Swimmers enjoy a cool dip into the waters of English Bay, Vancouver, during the annual Polar Bear Swim. (CBC)

Wearing bathing suits and costumes, swimmers across the province delightedly plunged into icy waters in what's become an annual New Year's Day tradition.

The geographic location of the specific polar dip altered the stakes considerably.

In Vancouver, hundreds took part in the annual polar bear swim in English Bay. According to the City of Vancouver, the event is one of the oldest and largest in the country with the first one taking place in 1920.

Luckily for the swimmers, the weather Monday was sunny and clear. The water was a cool 6 C, which one participant described as "sensationally cold."

A costumed reveller gets ready to swim into the waters of Vancouver's English Bay for the annual Polar Bear Swim. (David Horemans/CBC)

On Vancouver Island, more than 200 people stripped down to take the plunge in Parksville in crisp 4 C conditions.

In Willows Beach in Oak Bay, martial arts trainees from across the Greater Victoria region charged into the ocean for a different kind of plunge.

Karate teacher Greg Turnball described a practice called kengeiko, which is a type of winter training.

"It's a great way to bring in the new year, and it involves the challenge of the cold as it were.
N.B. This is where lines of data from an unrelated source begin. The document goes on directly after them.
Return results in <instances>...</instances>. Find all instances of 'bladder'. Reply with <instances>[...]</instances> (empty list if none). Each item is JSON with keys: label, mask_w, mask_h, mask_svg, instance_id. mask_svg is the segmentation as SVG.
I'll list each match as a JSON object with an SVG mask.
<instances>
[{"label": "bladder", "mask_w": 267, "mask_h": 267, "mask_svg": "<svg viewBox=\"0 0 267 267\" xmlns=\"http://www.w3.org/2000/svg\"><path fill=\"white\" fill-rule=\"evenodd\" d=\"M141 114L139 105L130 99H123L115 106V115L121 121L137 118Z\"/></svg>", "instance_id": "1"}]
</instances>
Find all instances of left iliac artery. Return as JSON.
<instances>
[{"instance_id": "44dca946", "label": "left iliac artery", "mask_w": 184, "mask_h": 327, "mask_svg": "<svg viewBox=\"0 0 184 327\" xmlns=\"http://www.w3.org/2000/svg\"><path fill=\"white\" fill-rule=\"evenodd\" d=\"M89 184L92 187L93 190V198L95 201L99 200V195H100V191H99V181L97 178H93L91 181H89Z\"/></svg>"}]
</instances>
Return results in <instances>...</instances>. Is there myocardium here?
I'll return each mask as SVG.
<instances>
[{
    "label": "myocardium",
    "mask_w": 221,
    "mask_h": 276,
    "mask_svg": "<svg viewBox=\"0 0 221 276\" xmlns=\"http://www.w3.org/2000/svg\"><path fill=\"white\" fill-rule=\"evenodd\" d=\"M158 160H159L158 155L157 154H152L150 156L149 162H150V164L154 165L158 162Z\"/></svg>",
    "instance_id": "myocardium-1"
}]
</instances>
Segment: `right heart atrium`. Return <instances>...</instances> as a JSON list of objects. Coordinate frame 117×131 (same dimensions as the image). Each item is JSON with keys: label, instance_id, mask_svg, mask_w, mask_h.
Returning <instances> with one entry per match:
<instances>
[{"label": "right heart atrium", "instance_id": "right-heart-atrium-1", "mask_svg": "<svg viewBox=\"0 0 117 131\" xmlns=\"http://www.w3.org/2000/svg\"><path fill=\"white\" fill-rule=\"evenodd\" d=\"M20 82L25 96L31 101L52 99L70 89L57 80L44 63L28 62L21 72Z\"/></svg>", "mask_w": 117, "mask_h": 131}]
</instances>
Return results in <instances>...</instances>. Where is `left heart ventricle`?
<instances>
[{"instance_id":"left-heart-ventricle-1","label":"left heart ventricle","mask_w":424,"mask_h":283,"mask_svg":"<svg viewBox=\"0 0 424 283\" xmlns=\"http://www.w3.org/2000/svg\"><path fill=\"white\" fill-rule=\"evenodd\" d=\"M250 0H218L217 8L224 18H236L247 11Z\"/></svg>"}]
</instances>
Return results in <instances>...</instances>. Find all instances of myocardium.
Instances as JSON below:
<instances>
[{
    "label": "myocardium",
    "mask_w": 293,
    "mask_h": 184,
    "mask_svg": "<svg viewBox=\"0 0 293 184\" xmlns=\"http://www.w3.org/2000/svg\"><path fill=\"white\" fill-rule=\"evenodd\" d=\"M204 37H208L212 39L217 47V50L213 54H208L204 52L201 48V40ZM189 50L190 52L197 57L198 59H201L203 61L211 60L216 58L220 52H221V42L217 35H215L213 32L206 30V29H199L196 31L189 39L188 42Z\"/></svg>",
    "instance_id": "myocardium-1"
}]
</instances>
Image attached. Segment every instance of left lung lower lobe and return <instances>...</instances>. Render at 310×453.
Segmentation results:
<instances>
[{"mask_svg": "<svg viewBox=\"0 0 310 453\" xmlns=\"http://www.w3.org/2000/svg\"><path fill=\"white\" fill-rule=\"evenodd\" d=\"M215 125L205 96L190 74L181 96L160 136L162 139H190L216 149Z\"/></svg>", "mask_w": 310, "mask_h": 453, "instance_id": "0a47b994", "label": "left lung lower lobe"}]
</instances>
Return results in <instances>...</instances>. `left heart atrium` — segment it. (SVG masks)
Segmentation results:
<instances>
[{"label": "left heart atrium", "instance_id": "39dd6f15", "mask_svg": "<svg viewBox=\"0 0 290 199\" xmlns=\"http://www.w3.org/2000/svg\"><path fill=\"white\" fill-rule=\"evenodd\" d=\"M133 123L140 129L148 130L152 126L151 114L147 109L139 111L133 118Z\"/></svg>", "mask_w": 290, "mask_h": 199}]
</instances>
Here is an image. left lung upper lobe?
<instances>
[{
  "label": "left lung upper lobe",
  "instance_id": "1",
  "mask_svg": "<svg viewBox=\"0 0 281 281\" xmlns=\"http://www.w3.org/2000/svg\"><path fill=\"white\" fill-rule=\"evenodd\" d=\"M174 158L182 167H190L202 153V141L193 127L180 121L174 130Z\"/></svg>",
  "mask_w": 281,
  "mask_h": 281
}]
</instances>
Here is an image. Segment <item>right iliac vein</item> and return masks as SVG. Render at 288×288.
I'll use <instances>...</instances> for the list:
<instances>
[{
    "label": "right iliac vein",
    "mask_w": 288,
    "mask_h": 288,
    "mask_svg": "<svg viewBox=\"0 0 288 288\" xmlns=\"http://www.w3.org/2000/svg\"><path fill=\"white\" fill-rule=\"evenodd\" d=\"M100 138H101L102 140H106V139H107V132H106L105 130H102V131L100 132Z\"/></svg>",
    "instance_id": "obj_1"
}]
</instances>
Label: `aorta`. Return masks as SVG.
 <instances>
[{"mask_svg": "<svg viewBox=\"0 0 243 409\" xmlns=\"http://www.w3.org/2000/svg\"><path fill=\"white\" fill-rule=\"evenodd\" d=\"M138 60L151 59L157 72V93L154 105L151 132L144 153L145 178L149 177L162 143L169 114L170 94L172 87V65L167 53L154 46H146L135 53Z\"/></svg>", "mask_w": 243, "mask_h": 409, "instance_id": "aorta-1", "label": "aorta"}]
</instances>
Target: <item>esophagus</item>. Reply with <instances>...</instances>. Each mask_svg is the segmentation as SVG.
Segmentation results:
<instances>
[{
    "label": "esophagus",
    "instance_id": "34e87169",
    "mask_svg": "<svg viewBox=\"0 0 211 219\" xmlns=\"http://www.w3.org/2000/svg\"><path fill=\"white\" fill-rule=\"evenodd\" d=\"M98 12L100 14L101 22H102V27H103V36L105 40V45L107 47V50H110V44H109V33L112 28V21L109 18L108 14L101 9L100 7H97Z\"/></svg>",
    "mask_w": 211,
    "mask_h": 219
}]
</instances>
So, the cold is your obstacle and you're going to overcome it. If you can train on a day like this, any cold day's a piece of cake," Turnball said.

Martial arts trainees from across Greater Victoria practice their training in the cold waters of Oak Bay. (CHEK News)

North in Prince George, the circumstances were a little different.

Dave Horton, the program director of Ness Lake Bible Camp, holds a polar bear dip to raise funds for the campers.

But before swimmers could even get into the water, blocks of ice had to be chopped out of Ness Lake.

"It was like 14 inches," Horton said. "There were 8 inches of crystal clear beautiful ice and then the snow pack and stuff like that."

Horton said the temperature in Prince George was between –15 C and –10 C. He said this was the 17th annual event, and they had still held the event when temperatures dipped below –25 C.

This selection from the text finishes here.